Problem details:
Only the lines below, from the one with "National Cemetery Administration (NCA)" through the one with "The 2023 Budget includes $430", are to be written out, exactly.

[Opening Entries provided section]

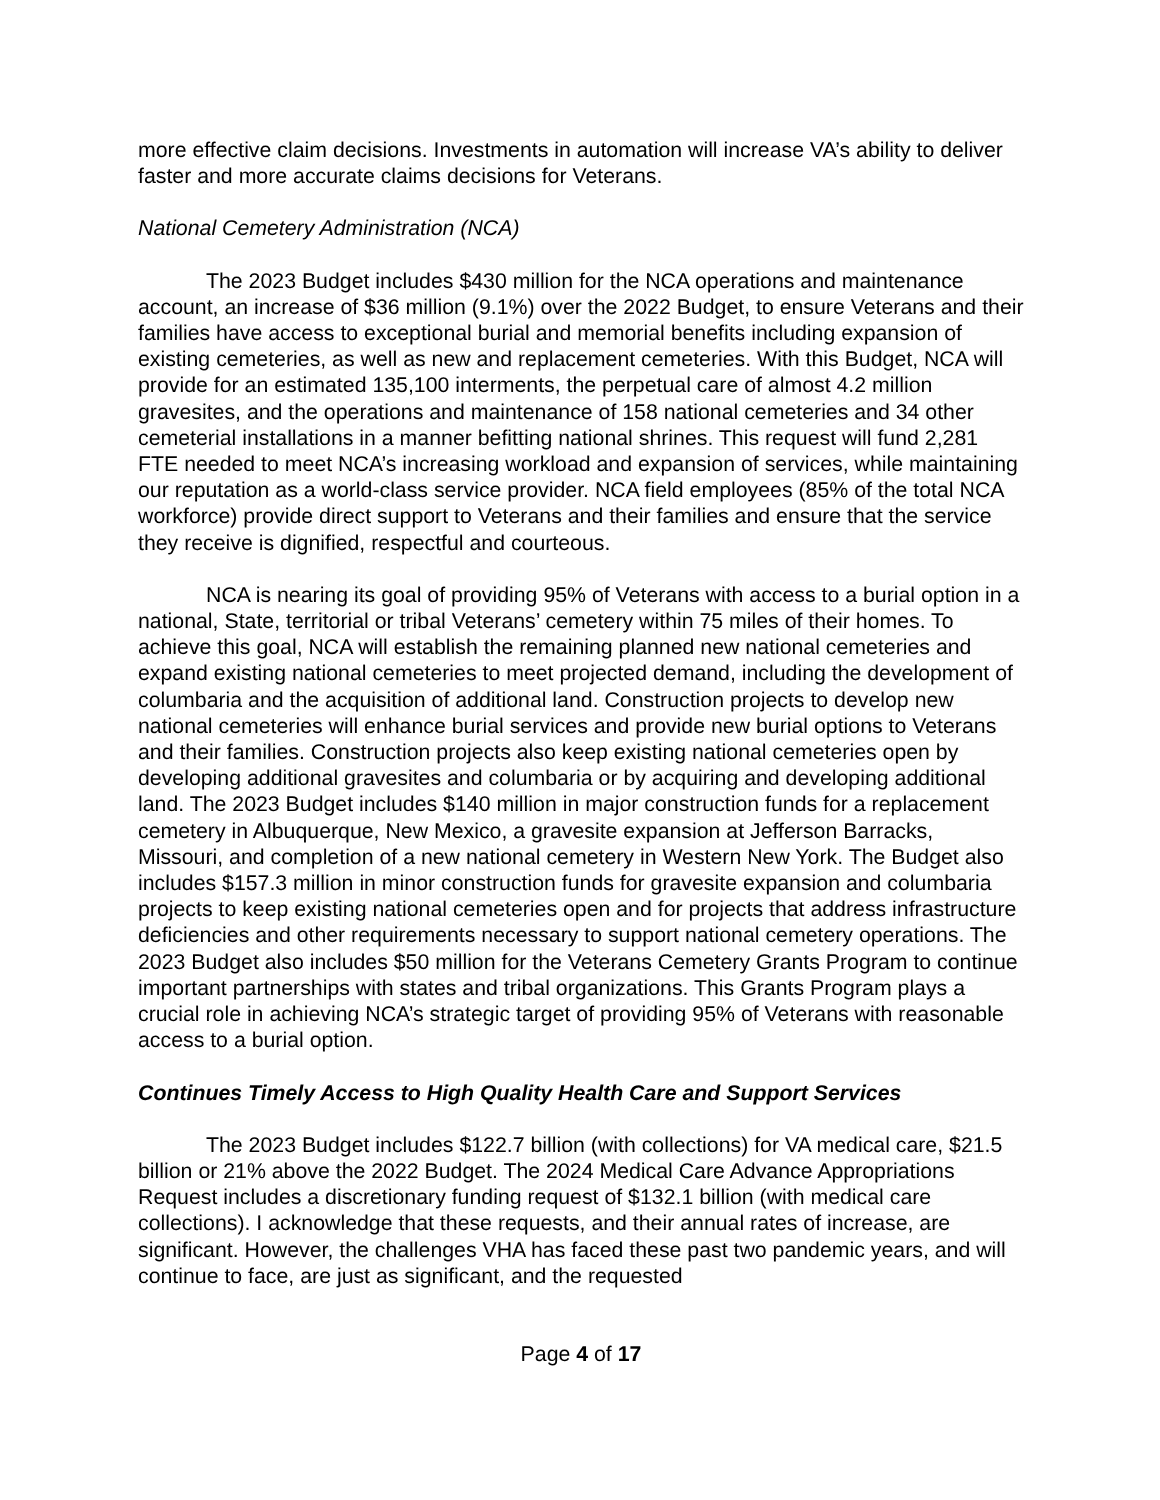more effective claim decisions. Investments in automation will increase VA’s ability to deliver faster and more accurate claims decisions for Veterans.
National Cemetery Administration (NCA)
The 2023 Budget includes $430 million for the NCA operations and maintenance account, an increase of $36 million (9.1%) over the 2022 Budget, to ensure Veterans and their families have access to exceptional burial and memorial benefits including expansion of existing cemeteries, as well as new and replacement cemeteries. With this Budget, NCA will provide for an estimated 135,100 interments, the perpetual care of almost 4.2 million gravesites, and the operations and maintenance of 158 national cemeteries and 34 other cemeterial installations in a manner befitting national shrines. This request will fund 2,281 FTE needed to meet NCA’s increasing workload and expansion of services, while maintaining our reputation as a world-class service provider. NCA field employees (85% of the total NCA workforce) provide direct support to Veterans and their families and ensure that the service they receive is dignified, respectful and courteous.
NCA is nearing its goal of providing 95% of Veterans with access to a burial option in a national, State, territorial or tribal Veterans’ cemetery within 75 miles of their homes. To achieve this goal, NCA will establish the remaining planned new national cemeteries and expand existing national cemeteries to meet projected demand, including the development of columbaria and the acquisition of additional land. Construction projects to develop new national cemeteries will enhance burial services and provide new burial options to Veterans and their families. Construction projects also keep existing national cemeteries open by developing additional gravesites and columbaria or by acquiring and developing additional land. The 2023 Budget includes $140 million in major construction funds for a replacement cemetery in Albuquerque, New Mexico, a gravesite expansion at Jefferson Barracks, Missouri, and completion of a new national cemetery in Western New York. The Budget also includes $157.3 million in minor construction funds for gravesite expansion and columbaria projects to keep existing national cemeteries open and for projects that address infrastructure deficiencies and other requirements necessary to support national cemetery operations. The 2023 Budget also includes $50 million for the Veterans Cemetery Grants Program to continue important partnerships with states and tribal organizations. This Grants Program plays a crucial role in achieving NCA’s strategic target of providing 95% of Veterans with reasonable access to a burial option.
Continues Timely Access to High Quality Health Care and Support Services
The 2023 Budget includes $122.7 billion (with collections) for VA medical care, $21.5 billion or 21% above the 2022 Budget. The 2024 Medical Care Advance Appropriations Request includes a discretionary funding request of $132.1 billion (with medical care collections). I acknowledge that these requests, and their annual rates of increase, are significant. However, the challenges VHA has faced these past two pandemic years, and will continue to face, are just as significant, and the requested
Page 4 of 17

[Closing Entries provided section]

Written solution:
National Cemetery Administration (NCA)
The 2023 Budget includes $430 million for the NCA operations and maintenance account, an increase of $36 million (9.1%) over the 2022 Budget, to ensure Veterans and their families have access to exceptional burial and memorial benefits including expansion of existing cemeteries, as well as new and replacement cemeteries. With this Budget, NCA will provide for an estimated 135,100 interments, the perpetual care of almost 4.2 million gravesites, and the operations and maintenance of 158 national cemeteries and 34 other cemeterial installations in a manner befitting national shrines. This request will fund 2,281 FTE needed to meet NCA’s increasing workload and expansion of services, while maintaining our reputation as a world-class service provider. NCA field employees (85% of the total NCA workforce) provide direct support to Veterans and their families and ensure that the service they receive is dignified, respectful and courteous.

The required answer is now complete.